■ Excerpt to read
>> BEGIN
How do I know if my private loan qualifies for Navient’s School Misconduct Discharge?

Your loan likely qualifies if all of the following are true: your loan is a private student loan held or originally made by Navient (or its Sallie Mae legacy); the loan was a direct-to-school loan, meaning the funds went directly from the lender to the school rather than to you; you attended a for-profit institution with documented misconduct (ITT Technical Institute, The Art Institutes, Corinthian Colleges, and similar schools are the most commonly recognized); and the loan contract contains the FTC Holder Rule disclosure language. To confirm eligibility and request the application, contact Navient’s Office of the Consumer Advocate at advocate@navient.com or 855-545-4199 ext. 998214. Even if you believe you qualify, plan for the possibility of denial — the congressional investigation found roughly 80% of applicants are denied.

What documentation should I include with my Navient discharge application?

The application asks borrowers to describe how their school misled them and to provide supporting evidence. Strong applications typically include: copies of the school’s advertisements promising specific job placement rates, salary outcomes, or accreditation; recruiter communications (emails, brochures, scripts) that contained misrepresentations; official findings of fraud from state attorneys general, the U.S. Department of Education, the CFPB, or FTC; loss-of-accreditation notices; school closure announcements; and personal documentation of how the school’s misrepresentations caused your financial harm. The congressional investigation criticized Navient for not specifying what evidence is sufficient — so include everything you have. Preserve copies of every document you submit, because the denial letter may not reference your evidence.

My loan transferred from Navient to MOHELA. Can I still apply for School Misconduct Discharge?

The discharge obligation generally follows the loan, not the servicer. Navient has stated it retains the obligation to cancel loans that meet the Holder Rule criteria even after servicing transfers. In practice, your private loan may have moved to MOHELA or another servicer following the September 2024 CFPB action banning Navient from federal loan servicing — but private loan discharge applications may still go through Navient as the original lender. Contact both Navient’s Office of the Consumer Advocate and your current servicer (MOHELA, Aidvantage, etc.) to confirm where to submit your application. If guidance is conflicting, document the request in writing to both and follow up — the lack of clarity is precisely what lawmakers have asked regulators to fix.

Can I appeal a Navient discharge denial?
>> END
■ Data entries
>> BEGIN
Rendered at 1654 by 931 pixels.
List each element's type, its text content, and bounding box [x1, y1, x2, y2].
>> END
>> BEGIN
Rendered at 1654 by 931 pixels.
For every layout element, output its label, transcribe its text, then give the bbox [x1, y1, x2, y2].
>> END
■ Exercise
From the Navient discharge FAQ, return the passage starting at "The application asks" and ending at "reference your evidence.", copied word for word. The items have no part in this work.

■ Task response
The application asks borrowers to describe how their school misled them and to provide supporting evidence. Strong applications typically include: copies of the school’s advertisements promising specific job placement rates, salary outcomes, or accreditation; recruiter communications (emails, brochures, scripts) that contained misrepresentations; official findings of fraud from state attorneys general, the U.S. Department of Education, the CFPB, or FTC; loss-of-accreditation notices; school closure announcements; and personal documentation of how the school’s misrepresentations caused your financial harm. The congressional investigation criticized Navient for not specifying what evidence is sufficient — so include everything you have. Preserve copies of every document you submit, because the denial letter may not reference your evidence.